This brings me to the provinces. Yes, provinces are struggling - we've seen this on several occasions in recent times. If your Super franchise is a money drain, you'd be jumping at the news that some other poor unfortunate soul will take them off your hands for you. If your Super franchise gives you valuable dividends that often mean the difference between finishing the financial year in the black or red, then you'd be thinking twice as to whether this new ownership deal is a good thing or not. The dividends arent likely to have been large in recent years, but they'd still be welcomed in Hurricanes country by the smaller unions that make up their catchment area.

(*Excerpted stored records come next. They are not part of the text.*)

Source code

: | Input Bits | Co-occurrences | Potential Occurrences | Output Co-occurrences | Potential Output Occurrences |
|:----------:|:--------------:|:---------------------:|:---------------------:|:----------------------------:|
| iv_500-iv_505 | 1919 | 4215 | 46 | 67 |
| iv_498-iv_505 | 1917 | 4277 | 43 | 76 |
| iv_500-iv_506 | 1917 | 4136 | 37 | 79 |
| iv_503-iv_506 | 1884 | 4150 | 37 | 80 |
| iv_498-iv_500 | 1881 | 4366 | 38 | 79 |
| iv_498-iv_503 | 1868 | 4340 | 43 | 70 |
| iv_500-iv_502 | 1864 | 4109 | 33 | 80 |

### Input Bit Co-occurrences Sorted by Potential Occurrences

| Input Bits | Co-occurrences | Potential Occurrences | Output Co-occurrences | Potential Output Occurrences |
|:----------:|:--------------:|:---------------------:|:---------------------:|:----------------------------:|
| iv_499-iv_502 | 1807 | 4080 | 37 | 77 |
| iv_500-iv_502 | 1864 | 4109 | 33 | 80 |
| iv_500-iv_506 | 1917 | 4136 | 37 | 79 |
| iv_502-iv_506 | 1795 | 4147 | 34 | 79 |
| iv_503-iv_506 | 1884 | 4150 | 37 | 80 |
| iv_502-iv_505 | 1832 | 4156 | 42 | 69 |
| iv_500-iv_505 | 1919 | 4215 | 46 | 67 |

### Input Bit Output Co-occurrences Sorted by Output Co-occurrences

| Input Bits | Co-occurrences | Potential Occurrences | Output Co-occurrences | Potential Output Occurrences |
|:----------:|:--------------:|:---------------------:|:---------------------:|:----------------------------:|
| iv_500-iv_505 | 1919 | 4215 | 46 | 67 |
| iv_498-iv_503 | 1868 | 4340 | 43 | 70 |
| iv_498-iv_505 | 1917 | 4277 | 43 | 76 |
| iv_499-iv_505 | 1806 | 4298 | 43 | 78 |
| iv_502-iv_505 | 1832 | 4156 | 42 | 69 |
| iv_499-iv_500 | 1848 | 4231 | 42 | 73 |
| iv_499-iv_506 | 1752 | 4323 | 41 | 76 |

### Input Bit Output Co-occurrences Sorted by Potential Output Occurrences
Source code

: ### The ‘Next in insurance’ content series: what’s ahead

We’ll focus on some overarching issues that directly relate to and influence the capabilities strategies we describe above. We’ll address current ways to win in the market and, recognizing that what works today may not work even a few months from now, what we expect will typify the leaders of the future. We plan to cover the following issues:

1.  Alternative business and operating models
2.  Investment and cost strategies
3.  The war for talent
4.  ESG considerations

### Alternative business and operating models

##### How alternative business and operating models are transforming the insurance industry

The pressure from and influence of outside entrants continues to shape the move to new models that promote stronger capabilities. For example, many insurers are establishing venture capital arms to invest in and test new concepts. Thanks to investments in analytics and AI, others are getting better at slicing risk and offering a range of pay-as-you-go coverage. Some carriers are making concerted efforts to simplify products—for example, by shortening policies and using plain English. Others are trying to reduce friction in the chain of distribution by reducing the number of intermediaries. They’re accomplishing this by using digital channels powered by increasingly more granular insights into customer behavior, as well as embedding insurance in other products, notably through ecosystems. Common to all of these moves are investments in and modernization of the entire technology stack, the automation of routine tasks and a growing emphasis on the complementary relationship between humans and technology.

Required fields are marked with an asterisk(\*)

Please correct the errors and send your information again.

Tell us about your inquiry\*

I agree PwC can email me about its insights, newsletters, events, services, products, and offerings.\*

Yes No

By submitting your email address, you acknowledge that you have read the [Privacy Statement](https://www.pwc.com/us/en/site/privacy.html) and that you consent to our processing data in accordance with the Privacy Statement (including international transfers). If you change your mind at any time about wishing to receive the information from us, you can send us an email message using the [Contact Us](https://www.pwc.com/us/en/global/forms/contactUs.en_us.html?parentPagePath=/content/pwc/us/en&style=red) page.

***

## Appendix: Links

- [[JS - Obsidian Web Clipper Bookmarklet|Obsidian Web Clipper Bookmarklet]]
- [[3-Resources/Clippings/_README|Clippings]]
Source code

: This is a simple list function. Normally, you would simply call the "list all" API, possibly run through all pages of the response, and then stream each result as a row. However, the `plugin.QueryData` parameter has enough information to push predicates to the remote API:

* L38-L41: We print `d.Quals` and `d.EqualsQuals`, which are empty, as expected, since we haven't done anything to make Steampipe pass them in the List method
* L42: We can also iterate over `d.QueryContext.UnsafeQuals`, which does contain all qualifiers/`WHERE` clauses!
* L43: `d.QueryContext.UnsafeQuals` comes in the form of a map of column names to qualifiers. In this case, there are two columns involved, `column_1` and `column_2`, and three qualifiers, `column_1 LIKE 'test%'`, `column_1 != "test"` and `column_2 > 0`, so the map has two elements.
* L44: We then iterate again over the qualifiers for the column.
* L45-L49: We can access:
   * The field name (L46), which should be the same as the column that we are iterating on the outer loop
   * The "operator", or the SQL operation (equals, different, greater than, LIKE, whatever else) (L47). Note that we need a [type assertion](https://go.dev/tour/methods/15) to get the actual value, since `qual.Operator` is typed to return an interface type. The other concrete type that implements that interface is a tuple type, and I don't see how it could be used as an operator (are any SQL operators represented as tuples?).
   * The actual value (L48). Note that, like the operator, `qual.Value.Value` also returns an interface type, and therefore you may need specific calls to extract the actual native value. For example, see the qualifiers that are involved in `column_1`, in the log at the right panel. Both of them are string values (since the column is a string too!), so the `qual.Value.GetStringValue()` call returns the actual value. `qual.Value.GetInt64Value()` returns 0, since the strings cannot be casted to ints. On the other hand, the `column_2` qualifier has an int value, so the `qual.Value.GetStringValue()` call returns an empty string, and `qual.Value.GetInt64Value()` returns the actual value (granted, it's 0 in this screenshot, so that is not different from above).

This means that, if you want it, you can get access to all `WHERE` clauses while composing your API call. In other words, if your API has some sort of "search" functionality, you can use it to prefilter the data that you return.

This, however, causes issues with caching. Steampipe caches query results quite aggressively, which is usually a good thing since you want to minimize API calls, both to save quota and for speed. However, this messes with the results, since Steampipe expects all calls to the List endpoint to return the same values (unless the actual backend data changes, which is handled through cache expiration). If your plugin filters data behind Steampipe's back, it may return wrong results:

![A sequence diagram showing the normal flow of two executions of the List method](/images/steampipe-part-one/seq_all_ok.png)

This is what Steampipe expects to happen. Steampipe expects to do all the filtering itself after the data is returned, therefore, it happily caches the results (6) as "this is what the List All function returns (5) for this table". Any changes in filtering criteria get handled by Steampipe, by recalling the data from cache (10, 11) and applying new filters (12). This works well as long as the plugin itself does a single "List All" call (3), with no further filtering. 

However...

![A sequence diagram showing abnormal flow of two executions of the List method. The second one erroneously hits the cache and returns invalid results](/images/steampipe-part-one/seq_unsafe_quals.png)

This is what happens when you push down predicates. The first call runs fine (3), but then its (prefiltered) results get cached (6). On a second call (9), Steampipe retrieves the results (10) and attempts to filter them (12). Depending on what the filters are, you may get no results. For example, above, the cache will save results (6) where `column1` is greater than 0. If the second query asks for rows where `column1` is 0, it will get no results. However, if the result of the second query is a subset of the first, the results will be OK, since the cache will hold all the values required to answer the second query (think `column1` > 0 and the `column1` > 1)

And what about the players? What does the new ownership structure mean for them? Well, in my view, they are the biggest losers (in terms of the alternative). Nothing changes - they are presently contracted by the NZRU, and they will still be contracted by the NZRU under licence arrangements. If the licencees were able to pay for players, well, the ballpark would be markedly different - imagine free agency. Imagine a less-free structure by which players could be paid a central contract by the NZRU but franchises who really want/need them would pay extra to get them. Free agency has its critics, but it has fundamentally changed the landscape of sports that have adopted it. Licencees would have a greater incentive under free agency or something similar to identify and develop talent - not only within these shores but also overseas. Giving licencees the power to pay players would quite likely make players winners in this deal. As it is, that's one of the least likely things to happen.

Last, but by no means the least, are the fans - what does this mean for them? Well, I've alluded to a couple of things that would make fans a little nervous (greater franchise power in the Wellington area, for a start, along with more centralised key decision-making influenced by broadcast deals), but on the surface it would appear that there has been (and will be) very little change. In many respects it will be business as usual.

For this economist, I am left wondering where this step might lead to. It is a first step to many possibilities. Exciting ones, too, if done right. There just has to be a little more loosening of the reins.

UPDATE: I was curious, so I did a brief analysis of the franchises in the four US major league sports in 2011 by examining revenues and expenses to see how many would 'survive' under a system like what is proposed for the Super franchises. It is only crude, but it is rather insightful. I used Rod Fort's Sports Business Data site (an unparalleled resource) and did a quick calculation of the difference between gate revenues and expenses less player costs. I didn't have the exact breakdown of revenues beyond gate and total revenues, so I just used gate revenues. The NHL had 15 of its 30 teams that broke even or better using this model. They aren't even playing this year. Major League Baseball would have 10 of its 30 teams breaking even or better. Only four of the 30 NBA franchises would break even or better, and none (yes, zero) of the NFL franchises would meet their costs. If anything, this highlights that sport is a risky business to succeed in, with a pretty low probability (29/122 = 23.8% in 2011) of 'success'.